Additional $15 Million Approved in the FY2010 Department of Defense Budget

Washington, DC [December 19, 2009] -- Today, the United States Congress approved an additional $15 million in research funding for lung cancer as part of the fiscal year 2010 Department of Defense (DOD) Appropriations package.  This brings the total to $35 million that Congress has appropriated to date for the new program since it was launched in October of last year.

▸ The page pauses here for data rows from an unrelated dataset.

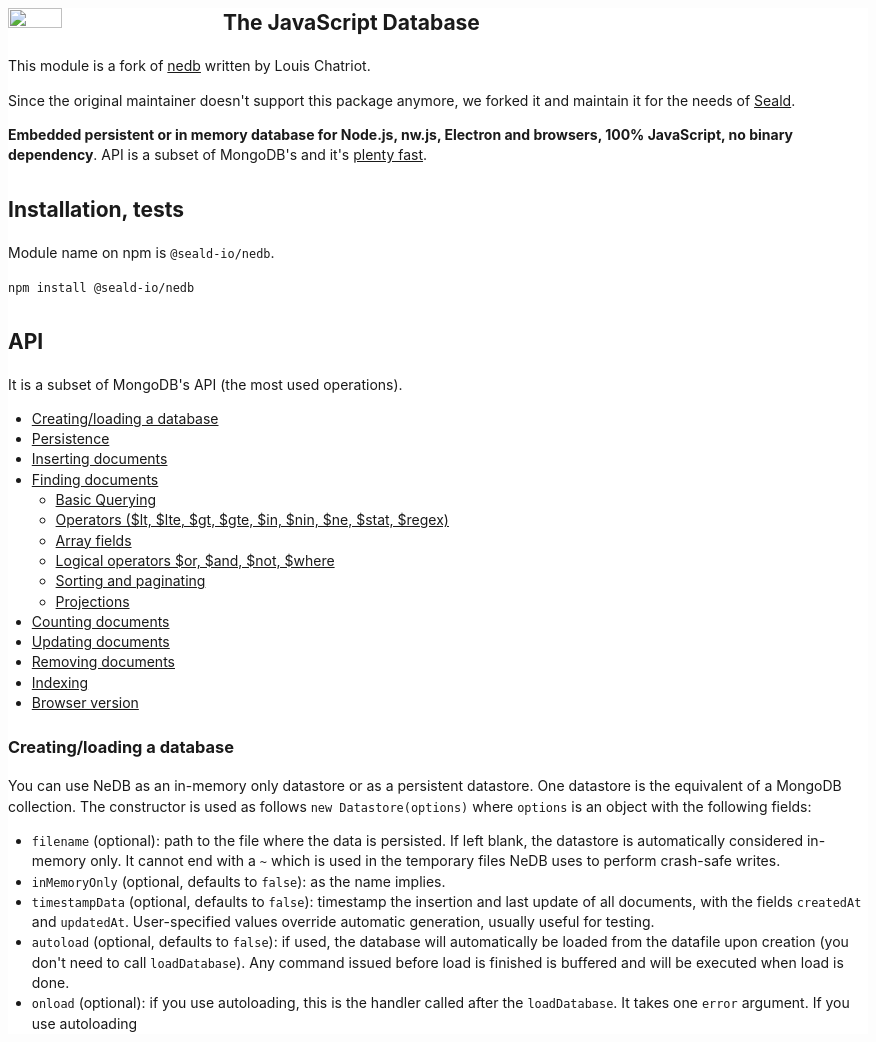 <img src="http://i.imgur.com/9O1xHFb.png" style="width: 25%; height: 25%; float: left;">

## The JavaScript Database

This module is a fork of [nedb](https://github.com/louischatriot/nedb)
written by Louis Chatriot.

Since the original maintainer doesn't support this package anymore, we forked it
and maintain it for the needs of [Seald](https://www.seald.io).

**Embedded persistent or in memory database for Node.js, nw.js, Electron and
browsers, 100% JavaScript, no binary dependency**. API is a subset of MongoDB's
and it's [plenty fast](#speed).

## Installation, tests

Module name on npm is `@seald-io/nedb`.

```
npm install @seald-io/nedb
```

## API

It is a subset of MongoDB's API (the most used operations).

* [Creating/loading a database](#creatingloading-a-database)
* [Persistence](#persistence)
* [Inserting documents](#inserting-documents)
* [Finding documents](#finding-documents)
    * [Basic Querying](#basic-querying)
    * [Operators ($lt, $lte, $gt, $gte, $in, $nin, $ne, $stat, $regex)](#operators-lt-lte-gt-gte-in-nin-ne-stat-regex)
    * [Array fields](#array-fields)
    * [Logical operators $or, $and, $not, $where](#logical-operators-or-and-not-where)
    * [Sorting and paginating](#sorting-and-paginating)
    * [Projections](#projections)
* [Counting documents](#counting-documents)
* [Updating documents](#updating-documents)
* [Removing documents](#removing-documents)
* [Indexing](#indexing)
* [Browser version](#browser-version)

### Creating/loading a database

You can use NeDB as an in-memory only datastore or as a persistent datastore.
One datastore is the equivalent of a MongoDB collection. The constructor is used
as follows `new Datastore(options)` where `options` is an object with the
following fields:

* `filename` (optional): path to the file where the data is persisted. If left
  blank, the datastore is automatically considered in-memory only. It cannot end
  with a `~` which is used in the temporary files NeDB uses to perform
  crash-safe writes.
* `inMemoryOnly` (optional, defaults to `false`): as the name implies.
* `timestampData` (optional, defaults to `false`): timestamp the insertion and
  last update of all documents, with the fields `createdAt` and `updatedAt`.
  User-specified values override automatic generation, usually useful for
  testing.
* `autoload` (optional, defaults to `false`): if used, the database will
  automatically be loaded from the datafile upon creation (you don't need to
  call `loadDatabase`). Any command issued before load is finished is buffered
  and will be executed when load is done.
* `onload` (optional): if you use autoloading, this is the handler called after
  the `loadDatabase`. It takes one `error` argument. If you use autoloading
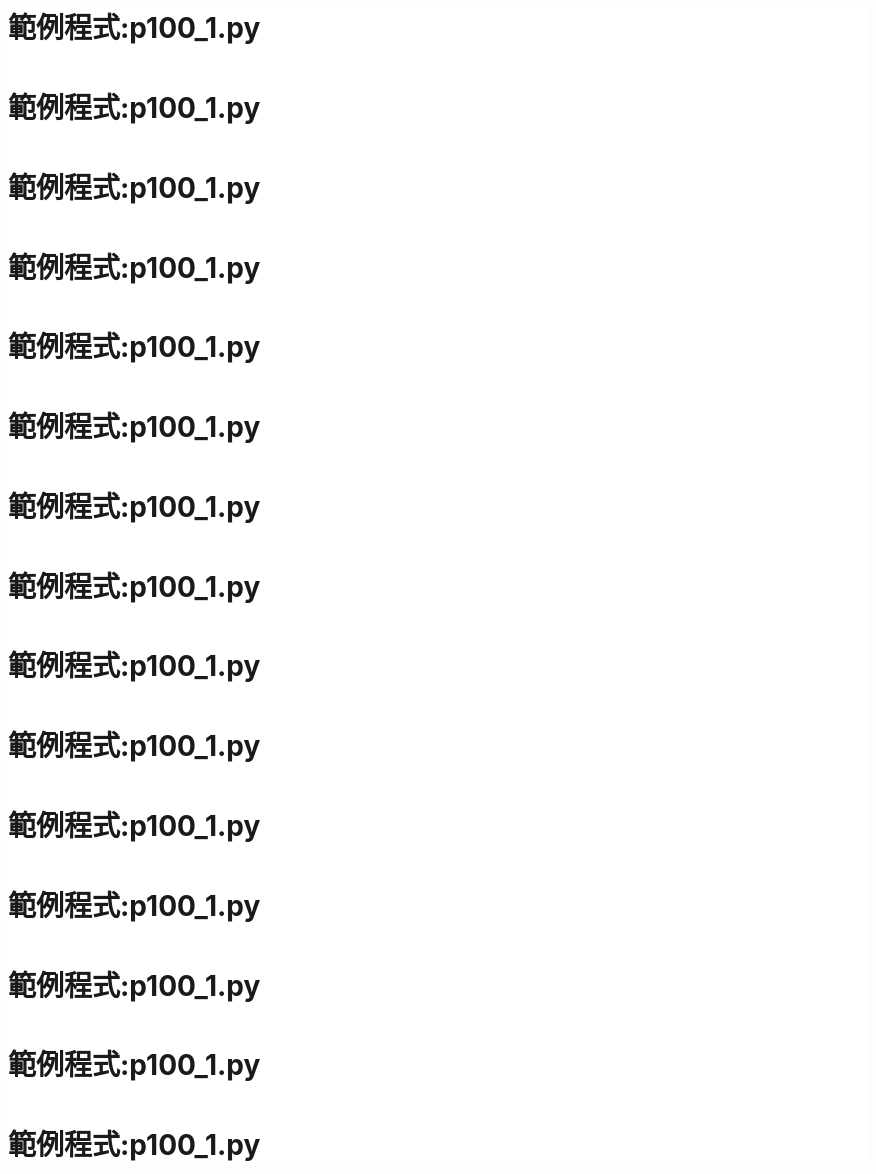  # 範例程式:p100_1.py
 ```
 ```
# 範例程式:p100_1.py
 ```
 ```
 # 範例程式:p100_1.py
 ```
 ```
 # 範例程式:p100_1.py
 ```
 ```
# 範例程式:p100_1.py
 ```
 ```
 # 範例程式:p100_1.py
 ```
 ```
 # 範例程式:p100_1.py
 ```
 ```
 # 範例程式:p100_1.py
 ```
 ```
 # 範例程式:p100_1.py
 ```
 ```
 # 範例程式:p100_1.py
 ```
 ```
 # 範例程式:p100_1.py
 ```
 ```
 # 範例程式:p100_1.py
 ```
 ```
 # 範例程式:p100_1.py
 ```
 ```
# 範例程式:p100_1.py
 ```
 ```
 # 範例程式:p100_1.py
 ```
 ```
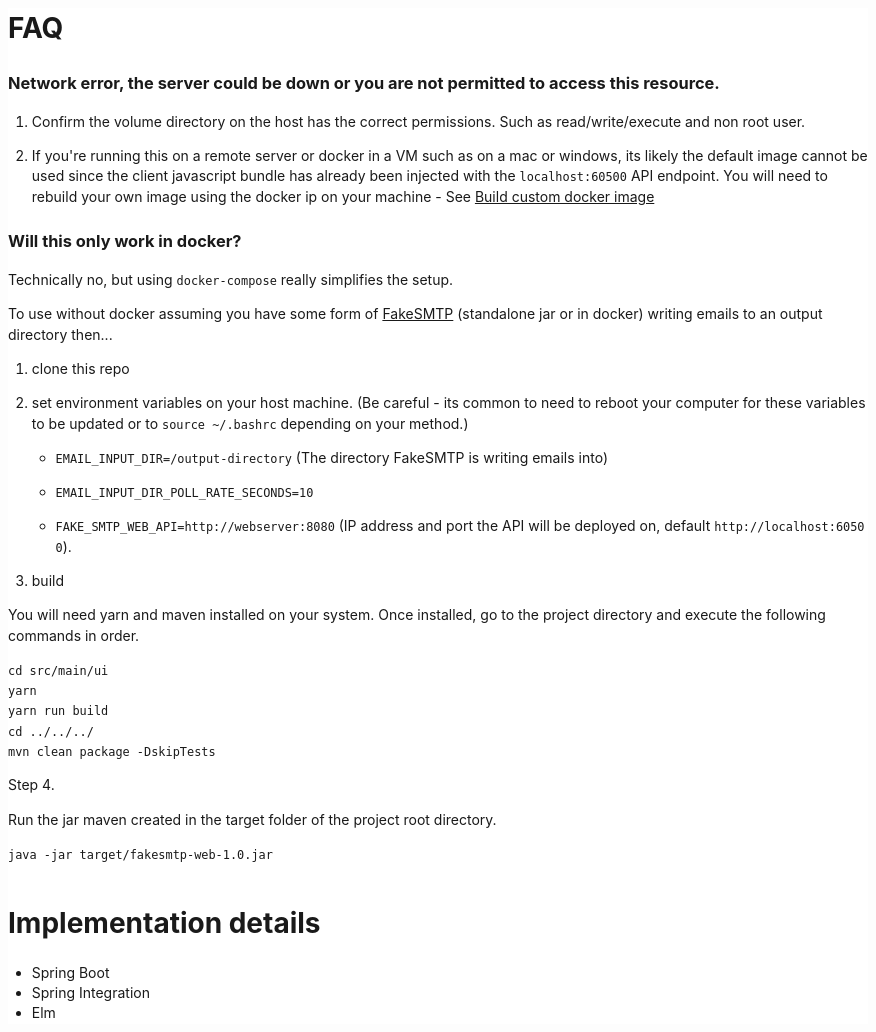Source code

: # FAQ

### Network error, the server could be down or you are not permitted to access this resource.

1. Confirm the volume directory on the host has the correct permissions. Such as read/write/execute and non root user.

2. If you're running this on a remote server or docker in a VM such as on a mac or windows, its likely the default image cannot be
used since the client javascript bundle has already been injected with the `localhost:60500` API endpoint. You will need to rebuild your own image using the docker ip
on your machine - See [Build custom docker image](#Build-custom-docker-image)

### Will this only work in docker?

Technically no, but using `docker-compose` really simplifies the setup.

To use without docker assuming you have some form of [FakeSMTP](https://github.com/Nilhcem/FakeSMTP) 
(standalone jar or in docker) writing emails to an output directory then...

1. clone this repo

2. set environment variables on your host machine. (Be careful - its common to need to reboot your 
computer for these variables to be updated or to `source ~/.bashrc` depending on your method.)

   - `EMAIL_INPUT_DIR=/output-directory` (The directory FakeSMTP is writing emails into)

   - `EMAIL_INPUT_DIR_POLL_RATE_SECONDS=10`

   - `FAKE_SMTP_WEB_API=http://webserver:8080` (IP address and port the API will be deployed on, default `http://localhost:60500`).

3. build

You will need yarn and maven installed on your system. Once installed, go to the project directory and
execute the following commands in order.

```
cd src/main/ui
yarn
yarn run build
cd ../../../
mvn clean package -DskipTests
```

Step 4. 

Run the jar maven created in the target folder of the project root directory.

`java -jar target/fakesmtp-web-1.0.jar`


# Implementation details
- Spring Boot
- Spring Integration
- Elm
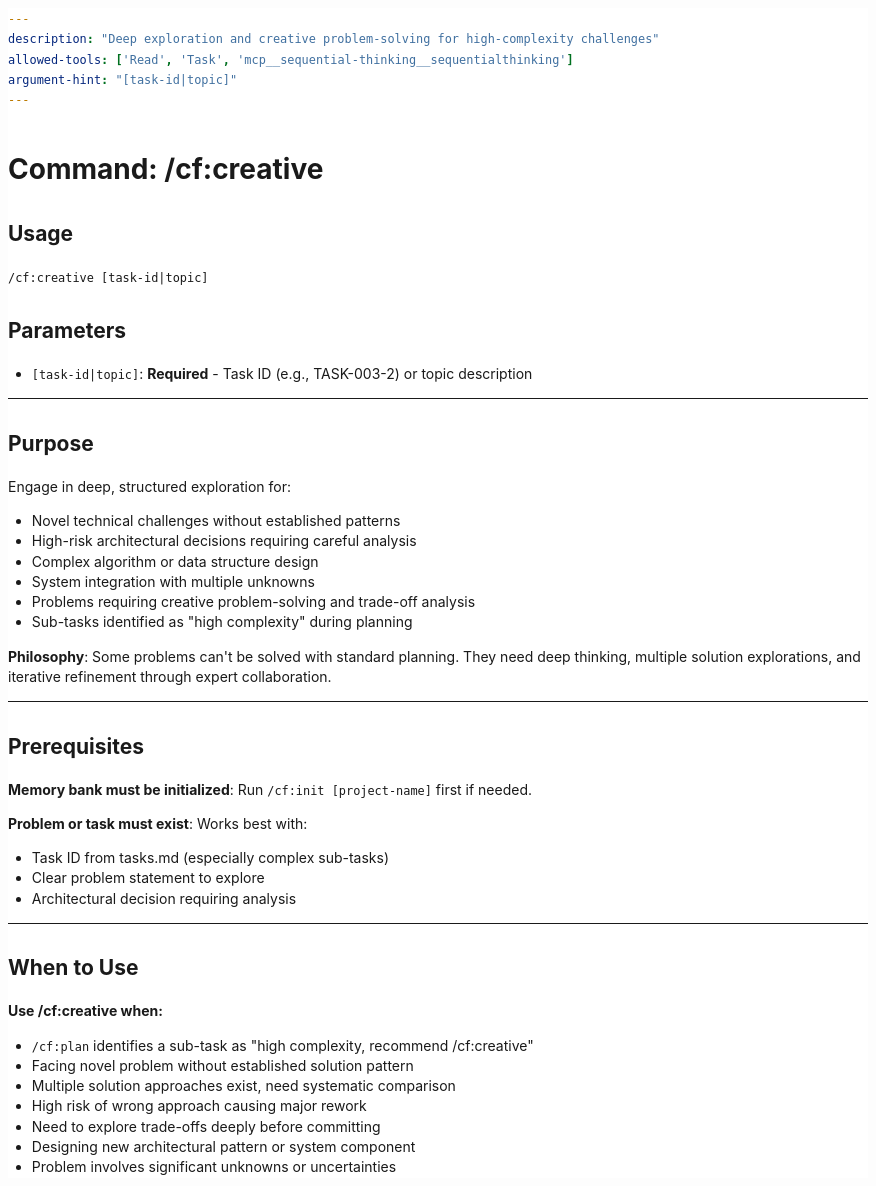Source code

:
 ```yaml
---
description: "Deep exploration and creative problem-solving for high-complexity challenges"
allowed-tools: ['Read', 'Task', 'mcp__sequential-thinking__sequentialthinking']
argument-hint: "[task-id|topic]"
---
```


# Command: /cf:creative

## Usage

```
/cf:creative [task-id|topic]
```

## Parameters

- `[task-id|topic]`: **Required** - Task ID (e.g., TASK-003-2) or topic description

---

## Purpose

Engage in deep, structured exploration for:
- Novel technical challenges without established patterns
- High-risk architectural decisions requiring careful analysis
- Complex algorithm or data structure design
- System integration with multiple unknowns
- Problems requiring creative problem-solving and trade-off analysis
- Sub-tasks identified as "high complexity" during planning

**Philosophy**: Some problems can't be solved with standard planning. They need deep thinking, multiple solution explorations, and iterative refinement through expert collaboration.

---

## Prerequisites

**Memory bank must be initialized**: Run `/cf:init [project-name]` first if needed.

**Problem or task must exist**: Works best with:
- Task ID from tasks.md (especially complex sub-tasks)
- Clear problem statement to explore
- Architectural decision requiring analysis

---

## When to Use

**Use /cf:creative when:**
- `/cf:plan` identifies a sub-task as "high complexity, recommend /cf:creative"
- Facing novel problem without established solution pattern
- Multiple solution approaches exist, need systematic comparison
- High risk of wrong approach causing major rework
- Need to explore trade-offs deeply before committing
- Designing new architectural pattern or system component
- Problem involves significant unknowns or uncertainties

The bill will now be sent to the President for signature.

"This is another wonderful step forward in our efforts to see federal funding increased for lung cancer research.” said Laurie Fenton Ambrose, Lung Cancer Alliance (LCA) President & CEO.  “We remain deeply grateful to Congressman John Murtha (D-PA), the Chairman of the House Defense Appropriations Committee and to Senator Daniel Inouye (D-HI), who chairs the Senate Appropriations Committee for their continued support and protection of this vitally important new research program and funding stream."

The first wave of research grants are about to be awarded under the new program which is being funded through the Department of Defense's Congressionally Directed Medical Research Program.

"With lung cancer research funding at the National Cancer Institute (NCI) still so low and actually dropping in proportion to lung cancer's mortality impact, our goal from the beginning has been not only to advocate for increases in NCI grant funding, but also to seek additional research pipelines for badly needed lung cancer research.” Fenton Ambrose continued.  “Ultimately we need a comprehensive and multi-agency strategy to fully address all aspects of this disease.  This program is a another step toward that goal.”

“Further,” said Fenton Ambrose, “I must again salute Admiral Phil Coady who, as Chairman of the Lung Cancer Alliance Board, met with Congressman Murtha last year on the need to create a new program that would not only fund more research for the benefit of all cancer patients, but also address the high risk of lung cancer among military men and women,” she said.

Admiral Coady died of lung cancer last summer, just a few months before Congress established the new program in law and appropriated the first $20 million.

In adding another $15 million yesterday, Congress reiterated its intention that the research program must be initiated with an early detection regimen at a Military Medical Treatment Center in the Washington DC area.

"The research carried out under this program will branch out to civilian centers as well and will benefit all patients and all those at high risk for the disease," she said.  “But Congress is making clear that it wants the program to start here first and we respect Congressional intent.” 

“We will continue to work with Congress to secure additional funding for this important new research pipeline, as well as others, to stimulate innovation and to change once and for all the outcomes of this lethal killer,” Fenton Ambrose concluded.